3 août 2011

Bistro makes my dreams come true

Bistro
On est bien au bar. Vous savez, ce bar sans âge, avec ses chaises en bois rayées par les boutons en ferraille de milliers de 501, ses tables branlantes parce que maintes fois déplacées, branlantes aussi parce qu'on le deviendra tous un peu passé la soixantaine. Ce bar au comptoir métallique témoin de tournées sans fond, de confidences douloureuses, de débats passionnés au fil de l'agenda politique des 6 derniers mandats présidentiels. Témoin aussi de quelques bagarres, conséquences de quelques gestes déplacés ou d'un regard en biais... un peu trop direct. Ce bar, il se fiche de Coste, il se fiche des tendances, il a ses habitués. Des locaux, bien sûr, mais aussi les gens de passage qui viennent le voir, lui précisément, parce qu'ils savent quelles sont ses règles. Ils les connaissent forcément, ils ont le même rade en bas de chez eux, dans les arrondissements d'à côté. Là-bas aussi, il y a une Mireille ou une Jacky, la cinquantaine bien tassée, le verbe haut et le coude en angle droit, toujours prolongé d’un Chablis village.

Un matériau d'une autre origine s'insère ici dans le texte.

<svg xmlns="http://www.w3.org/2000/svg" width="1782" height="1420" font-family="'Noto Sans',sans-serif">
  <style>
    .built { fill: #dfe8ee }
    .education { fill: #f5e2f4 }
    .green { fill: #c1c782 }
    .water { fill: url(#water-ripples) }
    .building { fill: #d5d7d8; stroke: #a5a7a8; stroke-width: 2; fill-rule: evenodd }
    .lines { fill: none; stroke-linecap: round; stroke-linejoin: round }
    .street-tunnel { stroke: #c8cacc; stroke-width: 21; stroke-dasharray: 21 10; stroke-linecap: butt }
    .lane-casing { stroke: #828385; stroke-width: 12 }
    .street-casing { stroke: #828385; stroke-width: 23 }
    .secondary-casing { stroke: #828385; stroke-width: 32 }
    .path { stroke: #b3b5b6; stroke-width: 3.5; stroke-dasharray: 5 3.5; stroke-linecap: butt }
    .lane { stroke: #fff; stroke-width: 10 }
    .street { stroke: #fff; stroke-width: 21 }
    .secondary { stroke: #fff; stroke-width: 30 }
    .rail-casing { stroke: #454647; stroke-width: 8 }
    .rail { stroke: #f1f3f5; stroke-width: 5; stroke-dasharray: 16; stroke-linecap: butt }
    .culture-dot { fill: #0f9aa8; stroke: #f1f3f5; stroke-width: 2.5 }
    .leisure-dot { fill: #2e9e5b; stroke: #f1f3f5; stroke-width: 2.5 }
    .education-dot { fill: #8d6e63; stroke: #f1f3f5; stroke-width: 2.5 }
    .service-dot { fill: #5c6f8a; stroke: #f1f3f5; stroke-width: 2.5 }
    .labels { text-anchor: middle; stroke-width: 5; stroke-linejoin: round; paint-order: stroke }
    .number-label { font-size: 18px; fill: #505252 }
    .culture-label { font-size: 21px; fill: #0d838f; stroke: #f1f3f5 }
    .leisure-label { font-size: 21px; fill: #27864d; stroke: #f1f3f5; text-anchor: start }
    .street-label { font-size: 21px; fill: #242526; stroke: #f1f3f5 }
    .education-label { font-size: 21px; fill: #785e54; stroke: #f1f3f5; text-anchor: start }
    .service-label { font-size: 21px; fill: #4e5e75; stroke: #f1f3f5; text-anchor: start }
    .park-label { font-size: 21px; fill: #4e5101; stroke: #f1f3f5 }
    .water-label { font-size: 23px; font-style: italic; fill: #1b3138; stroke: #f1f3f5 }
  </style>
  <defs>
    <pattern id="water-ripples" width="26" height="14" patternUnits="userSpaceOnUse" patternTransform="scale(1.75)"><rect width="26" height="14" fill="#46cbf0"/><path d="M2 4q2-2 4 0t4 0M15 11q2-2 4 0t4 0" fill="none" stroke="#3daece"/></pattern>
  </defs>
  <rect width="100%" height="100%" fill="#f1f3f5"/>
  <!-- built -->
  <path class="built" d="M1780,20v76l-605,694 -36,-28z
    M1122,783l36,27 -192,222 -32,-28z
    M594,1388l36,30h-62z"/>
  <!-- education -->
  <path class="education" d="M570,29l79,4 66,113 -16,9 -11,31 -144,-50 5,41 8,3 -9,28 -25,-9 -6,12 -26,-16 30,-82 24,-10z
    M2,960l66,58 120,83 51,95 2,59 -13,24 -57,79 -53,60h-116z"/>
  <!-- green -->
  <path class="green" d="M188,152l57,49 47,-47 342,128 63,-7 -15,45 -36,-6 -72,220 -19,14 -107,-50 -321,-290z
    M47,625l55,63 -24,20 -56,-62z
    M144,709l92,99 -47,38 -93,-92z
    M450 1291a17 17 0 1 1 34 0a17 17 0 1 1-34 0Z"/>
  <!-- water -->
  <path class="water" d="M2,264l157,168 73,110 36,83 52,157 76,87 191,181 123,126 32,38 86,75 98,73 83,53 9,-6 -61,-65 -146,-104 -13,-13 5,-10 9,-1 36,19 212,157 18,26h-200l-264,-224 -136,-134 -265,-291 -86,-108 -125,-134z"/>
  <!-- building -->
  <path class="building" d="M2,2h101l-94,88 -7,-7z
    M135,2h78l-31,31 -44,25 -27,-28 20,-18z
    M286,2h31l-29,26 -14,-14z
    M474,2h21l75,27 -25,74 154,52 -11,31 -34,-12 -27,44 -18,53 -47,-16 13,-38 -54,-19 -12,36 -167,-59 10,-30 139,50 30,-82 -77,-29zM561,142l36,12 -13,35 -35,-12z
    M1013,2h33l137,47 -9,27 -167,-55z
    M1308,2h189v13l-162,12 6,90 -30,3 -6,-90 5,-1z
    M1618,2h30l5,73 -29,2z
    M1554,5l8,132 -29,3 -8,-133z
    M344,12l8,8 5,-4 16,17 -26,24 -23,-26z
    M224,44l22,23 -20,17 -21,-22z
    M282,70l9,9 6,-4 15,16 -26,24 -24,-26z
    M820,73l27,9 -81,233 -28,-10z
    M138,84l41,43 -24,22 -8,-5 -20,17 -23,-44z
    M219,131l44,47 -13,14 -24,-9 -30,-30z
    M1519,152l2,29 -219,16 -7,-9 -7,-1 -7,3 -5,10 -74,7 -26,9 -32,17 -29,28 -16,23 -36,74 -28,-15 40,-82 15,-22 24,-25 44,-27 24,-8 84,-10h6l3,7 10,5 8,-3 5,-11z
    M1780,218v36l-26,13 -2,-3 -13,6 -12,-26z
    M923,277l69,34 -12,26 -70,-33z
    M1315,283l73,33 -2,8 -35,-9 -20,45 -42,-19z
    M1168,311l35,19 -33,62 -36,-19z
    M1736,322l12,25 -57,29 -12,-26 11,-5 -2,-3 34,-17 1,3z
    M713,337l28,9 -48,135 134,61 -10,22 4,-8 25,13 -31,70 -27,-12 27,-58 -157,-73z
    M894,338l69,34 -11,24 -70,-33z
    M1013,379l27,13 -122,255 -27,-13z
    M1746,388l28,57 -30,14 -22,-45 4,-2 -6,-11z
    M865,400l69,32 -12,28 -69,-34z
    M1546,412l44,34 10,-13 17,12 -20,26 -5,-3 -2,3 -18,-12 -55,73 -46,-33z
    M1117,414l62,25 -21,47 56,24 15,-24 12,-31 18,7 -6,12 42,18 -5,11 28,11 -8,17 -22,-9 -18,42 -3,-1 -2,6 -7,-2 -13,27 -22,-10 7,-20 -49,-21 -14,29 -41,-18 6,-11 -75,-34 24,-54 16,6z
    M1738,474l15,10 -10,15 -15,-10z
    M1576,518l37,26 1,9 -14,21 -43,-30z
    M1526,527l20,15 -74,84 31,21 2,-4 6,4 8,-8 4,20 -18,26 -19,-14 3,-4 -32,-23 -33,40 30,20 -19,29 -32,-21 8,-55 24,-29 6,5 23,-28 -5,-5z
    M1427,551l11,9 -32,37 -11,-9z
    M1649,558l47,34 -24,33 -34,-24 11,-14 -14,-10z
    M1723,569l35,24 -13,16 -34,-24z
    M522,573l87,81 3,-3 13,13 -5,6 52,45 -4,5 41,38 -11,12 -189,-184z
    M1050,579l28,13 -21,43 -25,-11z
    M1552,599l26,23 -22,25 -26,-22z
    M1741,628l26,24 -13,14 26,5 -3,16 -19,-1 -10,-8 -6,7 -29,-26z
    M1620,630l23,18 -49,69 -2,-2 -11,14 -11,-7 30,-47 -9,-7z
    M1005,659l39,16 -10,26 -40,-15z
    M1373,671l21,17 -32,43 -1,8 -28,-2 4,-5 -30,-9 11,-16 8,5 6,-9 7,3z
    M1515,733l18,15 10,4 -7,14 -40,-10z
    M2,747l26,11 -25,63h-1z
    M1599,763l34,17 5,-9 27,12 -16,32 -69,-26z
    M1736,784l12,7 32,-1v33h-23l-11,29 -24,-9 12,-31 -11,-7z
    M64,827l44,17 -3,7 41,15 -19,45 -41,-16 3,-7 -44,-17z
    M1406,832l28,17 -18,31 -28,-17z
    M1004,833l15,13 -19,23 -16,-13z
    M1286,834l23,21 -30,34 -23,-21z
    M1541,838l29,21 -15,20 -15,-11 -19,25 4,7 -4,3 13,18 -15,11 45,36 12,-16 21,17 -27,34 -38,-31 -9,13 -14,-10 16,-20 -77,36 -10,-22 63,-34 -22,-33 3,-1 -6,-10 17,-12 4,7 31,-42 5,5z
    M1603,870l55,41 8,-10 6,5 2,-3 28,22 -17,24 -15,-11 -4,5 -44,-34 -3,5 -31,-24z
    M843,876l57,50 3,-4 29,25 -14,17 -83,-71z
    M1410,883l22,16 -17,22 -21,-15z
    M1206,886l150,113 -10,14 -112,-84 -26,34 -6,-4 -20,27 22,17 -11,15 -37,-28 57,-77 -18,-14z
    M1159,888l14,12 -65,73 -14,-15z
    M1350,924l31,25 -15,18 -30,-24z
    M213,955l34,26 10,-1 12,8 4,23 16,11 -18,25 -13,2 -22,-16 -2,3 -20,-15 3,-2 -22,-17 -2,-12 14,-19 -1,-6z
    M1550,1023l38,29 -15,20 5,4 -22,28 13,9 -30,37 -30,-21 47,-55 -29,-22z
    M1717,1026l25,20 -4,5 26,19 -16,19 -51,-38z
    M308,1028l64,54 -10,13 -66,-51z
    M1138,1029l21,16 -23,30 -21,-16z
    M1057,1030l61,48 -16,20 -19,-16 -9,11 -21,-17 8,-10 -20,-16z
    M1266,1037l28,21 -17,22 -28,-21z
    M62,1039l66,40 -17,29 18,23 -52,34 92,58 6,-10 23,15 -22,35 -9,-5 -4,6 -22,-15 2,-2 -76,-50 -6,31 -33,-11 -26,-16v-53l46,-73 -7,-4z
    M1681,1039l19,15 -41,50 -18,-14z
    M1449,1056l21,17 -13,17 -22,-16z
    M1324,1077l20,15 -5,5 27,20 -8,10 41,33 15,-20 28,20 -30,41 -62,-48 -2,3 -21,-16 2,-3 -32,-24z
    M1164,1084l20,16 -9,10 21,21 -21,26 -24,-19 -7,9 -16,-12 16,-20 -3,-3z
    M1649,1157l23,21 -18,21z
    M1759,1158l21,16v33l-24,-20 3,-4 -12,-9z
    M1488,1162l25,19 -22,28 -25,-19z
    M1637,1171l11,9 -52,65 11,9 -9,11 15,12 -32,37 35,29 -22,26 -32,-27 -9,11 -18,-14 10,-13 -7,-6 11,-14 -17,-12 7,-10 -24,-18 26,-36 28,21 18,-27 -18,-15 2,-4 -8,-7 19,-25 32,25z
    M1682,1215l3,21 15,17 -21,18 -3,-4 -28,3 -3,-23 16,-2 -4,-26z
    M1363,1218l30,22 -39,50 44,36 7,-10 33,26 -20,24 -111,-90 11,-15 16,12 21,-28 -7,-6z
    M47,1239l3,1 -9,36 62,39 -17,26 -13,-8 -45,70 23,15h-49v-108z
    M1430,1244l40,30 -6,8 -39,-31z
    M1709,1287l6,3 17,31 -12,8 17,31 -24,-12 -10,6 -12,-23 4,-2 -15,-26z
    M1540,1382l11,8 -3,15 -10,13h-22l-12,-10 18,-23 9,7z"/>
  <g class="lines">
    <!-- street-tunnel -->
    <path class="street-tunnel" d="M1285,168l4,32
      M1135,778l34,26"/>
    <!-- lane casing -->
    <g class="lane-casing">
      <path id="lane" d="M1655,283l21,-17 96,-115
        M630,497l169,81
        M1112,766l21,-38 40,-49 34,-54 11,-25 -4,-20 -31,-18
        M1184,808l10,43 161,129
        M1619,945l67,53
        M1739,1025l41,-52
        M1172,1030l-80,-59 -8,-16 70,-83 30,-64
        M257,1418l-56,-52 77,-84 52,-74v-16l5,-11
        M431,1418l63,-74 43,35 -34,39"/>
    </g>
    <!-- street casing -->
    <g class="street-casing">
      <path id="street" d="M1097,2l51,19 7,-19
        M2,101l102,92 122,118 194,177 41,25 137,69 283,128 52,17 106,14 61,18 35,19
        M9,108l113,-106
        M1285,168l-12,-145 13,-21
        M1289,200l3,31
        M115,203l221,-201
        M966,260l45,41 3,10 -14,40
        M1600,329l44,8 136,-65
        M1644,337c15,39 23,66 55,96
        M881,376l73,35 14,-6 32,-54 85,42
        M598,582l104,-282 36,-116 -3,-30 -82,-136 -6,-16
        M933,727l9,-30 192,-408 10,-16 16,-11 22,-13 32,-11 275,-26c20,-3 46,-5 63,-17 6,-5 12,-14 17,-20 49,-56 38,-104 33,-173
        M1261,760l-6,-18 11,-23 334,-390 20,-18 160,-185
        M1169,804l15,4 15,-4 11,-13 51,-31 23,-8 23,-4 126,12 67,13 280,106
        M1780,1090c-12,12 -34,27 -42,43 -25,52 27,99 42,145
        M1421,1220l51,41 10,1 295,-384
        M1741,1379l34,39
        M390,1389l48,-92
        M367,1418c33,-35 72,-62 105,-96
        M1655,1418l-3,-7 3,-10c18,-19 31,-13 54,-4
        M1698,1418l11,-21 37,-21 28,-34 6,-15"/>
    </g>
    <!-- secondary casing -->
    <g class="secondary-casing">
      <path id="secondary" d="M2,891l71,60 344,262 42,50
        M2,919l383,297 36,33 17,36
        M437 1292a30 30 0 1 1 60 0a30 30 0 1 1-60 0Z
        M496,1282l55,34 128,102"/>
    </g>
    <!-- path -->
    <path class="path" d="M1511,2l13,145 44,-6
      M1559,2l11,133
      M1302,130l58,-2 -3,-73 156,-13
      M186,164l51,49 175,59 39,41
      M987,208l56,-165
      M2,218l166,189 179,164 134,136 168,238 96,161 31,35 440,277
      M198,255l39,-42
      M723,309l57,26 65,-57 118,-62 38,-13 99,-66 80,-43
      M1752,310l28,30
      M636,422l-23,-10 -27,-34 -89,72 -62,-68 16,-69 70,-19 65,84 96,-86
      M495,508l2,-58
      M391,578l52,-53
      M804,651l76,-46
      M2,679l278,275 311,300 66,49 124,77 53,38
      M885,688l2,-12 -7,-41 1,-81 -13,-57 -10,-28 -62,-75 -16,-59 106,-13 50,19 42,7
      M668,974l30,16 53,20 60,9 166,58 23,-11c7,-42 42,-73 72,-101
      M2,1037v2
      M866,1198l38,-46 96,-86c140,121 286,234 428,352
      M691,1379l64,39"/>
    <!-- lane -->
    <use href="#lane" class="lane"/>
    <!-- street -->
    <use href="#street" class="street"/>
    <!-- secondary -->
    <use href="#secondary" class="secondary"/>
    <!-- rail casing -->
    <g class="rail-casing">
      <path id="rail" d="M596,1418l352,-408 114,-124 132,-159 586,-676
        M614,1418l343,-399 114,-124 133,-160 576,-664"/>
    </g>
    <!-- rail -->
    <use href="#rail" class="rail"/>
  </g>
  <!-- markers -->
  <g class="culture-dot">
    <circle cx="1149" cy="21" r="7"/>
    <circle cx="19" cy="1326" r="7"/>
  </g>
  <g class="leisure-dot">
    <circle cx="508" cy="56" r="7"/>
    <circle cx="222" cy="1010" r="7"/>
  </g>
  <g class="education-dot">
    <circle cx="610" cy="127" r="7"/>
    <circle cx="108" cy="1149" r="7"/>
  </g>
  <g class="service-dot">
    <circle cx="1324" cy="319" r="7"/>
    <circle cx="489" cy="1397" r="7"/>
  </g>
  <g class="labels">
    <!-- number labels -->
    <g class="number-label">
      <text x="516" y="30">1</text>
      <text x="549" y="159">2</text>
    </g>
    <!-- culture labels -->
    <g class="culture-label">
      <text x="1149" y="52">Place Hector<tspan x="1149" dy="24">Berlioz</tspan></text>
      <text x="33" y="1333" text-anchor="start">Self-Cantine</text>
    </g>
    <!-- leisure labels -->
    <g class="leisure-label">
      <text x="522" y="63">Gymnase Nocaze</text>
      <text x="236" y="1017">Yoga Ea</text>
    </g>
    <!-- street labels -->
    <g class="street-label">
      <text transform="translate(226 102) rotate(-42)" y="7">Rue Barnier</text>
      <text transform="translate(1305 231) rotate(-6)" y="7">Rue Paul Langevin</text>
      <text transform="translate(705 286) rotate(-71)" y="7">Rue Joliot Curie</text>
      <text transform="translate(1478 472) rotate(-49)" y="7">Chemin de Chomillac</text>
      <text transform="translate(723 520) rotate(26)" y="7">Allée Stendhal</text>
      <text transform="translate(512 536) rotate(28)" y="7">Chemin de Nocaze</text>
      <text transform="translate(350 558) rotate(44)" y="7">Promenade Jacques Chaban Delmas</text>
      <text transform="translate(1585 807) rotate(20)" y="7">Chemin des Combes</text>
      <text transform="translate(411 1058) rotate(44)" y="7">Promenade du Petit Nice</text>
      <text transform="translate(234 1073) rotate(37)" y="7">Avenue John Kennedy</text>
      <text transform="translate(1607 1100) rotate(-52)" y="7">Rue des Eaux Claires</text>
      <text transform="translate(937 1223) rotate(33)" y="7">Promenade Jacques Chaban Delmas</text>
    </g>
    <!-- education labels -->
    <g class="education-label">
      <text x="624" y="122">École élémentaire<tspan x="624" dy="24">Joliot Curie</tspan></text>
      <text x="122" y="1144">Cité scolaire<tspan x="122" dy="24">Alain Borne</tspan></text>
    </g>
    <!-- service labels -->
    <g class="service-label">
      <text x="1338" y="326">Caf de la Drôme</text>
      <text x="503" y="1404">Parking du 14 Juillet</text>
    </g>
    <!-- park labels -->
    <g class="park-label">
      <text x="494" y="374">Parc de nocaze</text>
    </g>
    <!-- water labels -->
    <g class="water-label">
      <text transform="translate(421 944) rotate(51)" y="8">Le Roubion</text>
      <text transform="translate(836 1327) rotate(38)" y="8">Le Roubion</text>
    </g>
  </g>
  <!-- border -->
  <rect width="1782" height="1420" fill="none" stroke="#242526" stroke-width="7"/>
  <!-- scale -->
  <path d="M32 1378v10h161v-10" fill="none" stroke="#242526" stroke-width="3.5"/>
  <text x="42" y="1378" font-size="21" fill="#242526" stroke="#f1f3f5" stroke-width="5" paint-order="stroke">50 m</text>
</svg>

Elle fait remarquer encore une fois au patron combien le quartier a changé, comme "c'était mieux avant". Lui est d'accord, et d'ailleurs son avis compte forcément, ça fait 30 ans qu'il astique des verres le regard fixé vers l'extérieur. Il l'a vu changer le quartier. Dans son rade, là-bas, lui aussi à son Francis ou son Kader. Silencieux, le bonhomme, lui ne regarde que la litanie incessante des tirages de Rapido. Faut pas le déranger, l'est "concentré" qu'il dit. On a bien essayé de lui faire comprendre que le Rapido, c'est une arnaque, mais rien n'y fait. "Occupe-toi de ton godet", qui répond. Les bons jours, il va aligner plus de cinq mots pour répondre que son collègue, "c'est 30 000 francs" qu'il avait gagné au Loto, un jour. Et que "ça c'est pas des conneries", qu'il aura aussi sa chance un jour. Un jour. C'est aussi ça le bistro, une part de rêve qu'on vise ou que l'on abandonne sur le comptoir. Que l'on réalise ? Rarement, mais tout dépend du rêve. Le mien, c'est juste de passer de bons moments entre copains. Merci les bistros de réaliser mes rêves. Longue vie à vous.